The input:
□ □ □
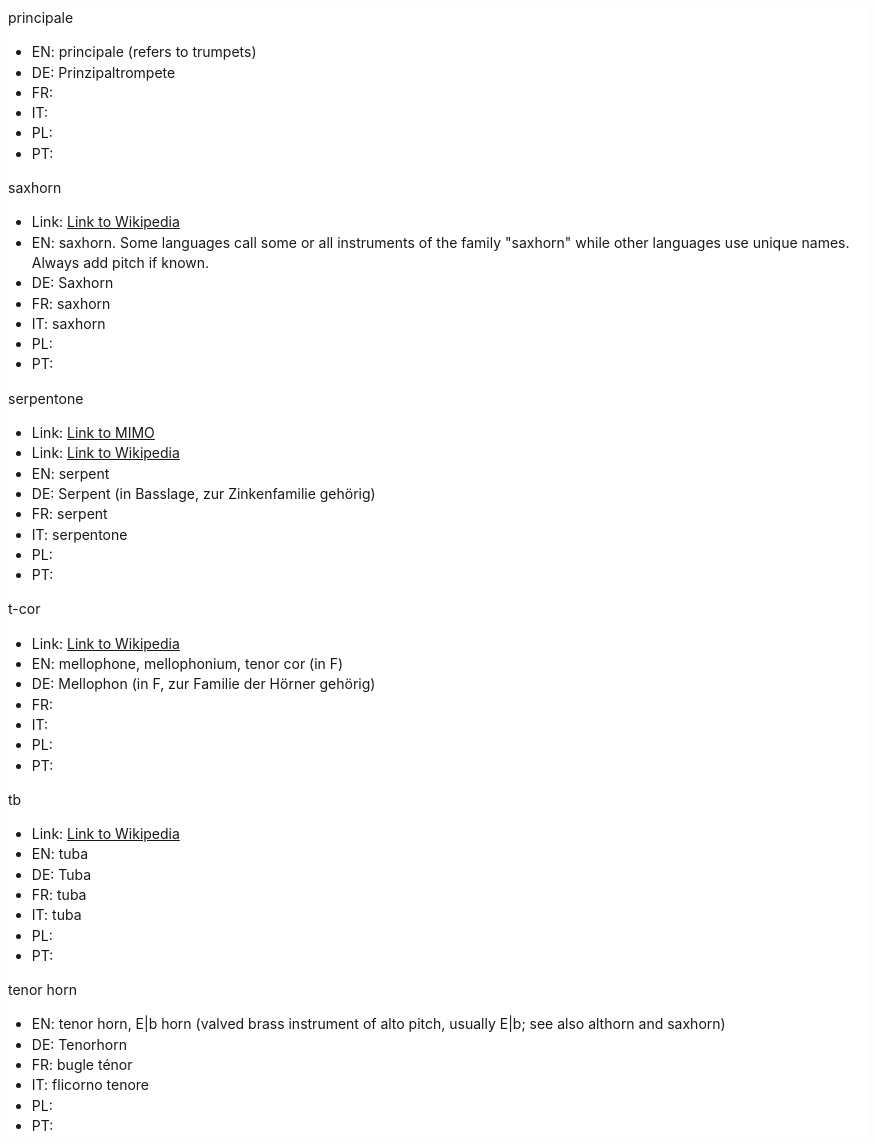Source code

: principale

- EN: principale (refers to trumpets)
- DE: Prinzipaltrompete
- FR:
- IT:
- PL:
- PT:

saxhorn

- Link: [Link to Wikipedia](https://en.wikipedia.org/wiki/Saxhorn)
- EN: saxhorn. Some languages call some or all instruments of the family "saxhorn" while other languages use unique names. Always add pitch if known.
- DE: Saxhorn
- FR: saxhorn
- IT: saxhorn
- PL:
- PT:

serpentone

- Link: [Link to MIMO](http://www.mimo-international.com/MIMO/doc/IFD/MINIM_UK_22514)
- Link: [Link to Wikipedia](https://en.wikipedia.org/wiki/Serpent_(instrument))
- EN: serpent
- DE: Serpent (in Basslage, zur Zinkenfamilie gehörig)
- FR: serpent
- IT: serpentone
- PL:
- PT:

t-cor

- Link: [Link to Wikipedia](https://en.wikipedia.org/wiki/Mellophone)
- EN: mellophone, mellophonium, tenor cor (in F)
- DE: Mellophon (in F, zur Familie der Hörner gehörig)
- FR:
- IT:
- PL:
- PT:

tb

- Link: [Link to Wikipedia](https://en.wikipedia.org/wiki/Tuba)
- EN: tuba
- DE: Tuba
- FR: tuba
- IT: tuba
- PL:
- PT:

tenor horn

- EN: tenor horn, E|b horn (valved brass instrument of alto pitch, usually E|b; see also althorn and saxhorn)
- DE: Tenorhorn
- FR: bugle ténor
- IT: flicorno tenore
- PL:
- PT:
□ □ □
Exercise prompt:
Omit all images when repeating the data above exactly.

Exercise response:
Source code

: principale

- EN: principale (refers to trumpets)
- DE: Prinzipaltrompete
- FR:
- IT:
- PL:
- PT:

saxhorn

- Link: [Link to Wikipedia](https://en.wikipedia.org/wiki/Saxhorn)
- EN: saxhorn. Some languages call some or all instruments of the family "saxhorn" while other languages use unique names. Always add pitch if known.
- DE: Saxhorn
- FR: saxhorn
- IT: saxhorn
- PL:
- PT:

serpentone

- Link: [Link to MIMO](http://www.mimo-international.com/MIMO/doc/IFD/MINIM_UK_22514)
- Link: [Link to Wikipedia](https://en.wikipedia.org/wiki/Serpent_(instrument))
- EN: serpent
- DE: Serpent (in Basslage, zur Zinkenfamilie gehörig)
- FR: serpent
- IT: serpentone
- PL:
- PT:

t-cor

- Link: [Link to Wikipedia](https://en.wikipedia.org/wiki/Mellophone)
- EN: mellophone, mellophonium, tenor cor (in F)
- DE: Mellophon (in F, zur Familie der Hörner gehörig)
- FR:
- IT:
- PL:
- PT:

tb

- Link: [Link to Wikipedia](https://en.wikipedia.org/wiki/Tuba)
- EN: tuba
- DE: Tuba
- FR: tuba
- IT: tuba
- PL:
- PT:

tenor horn

- EN: tenor horn, E|b horn (valved brass instrument of alto pitch, usually E|b; see also althorn and saxhorn)
- DE: Tenorhorn
- FR: bugle ténor
- IT: flicorno tenore
- PL:
- PT:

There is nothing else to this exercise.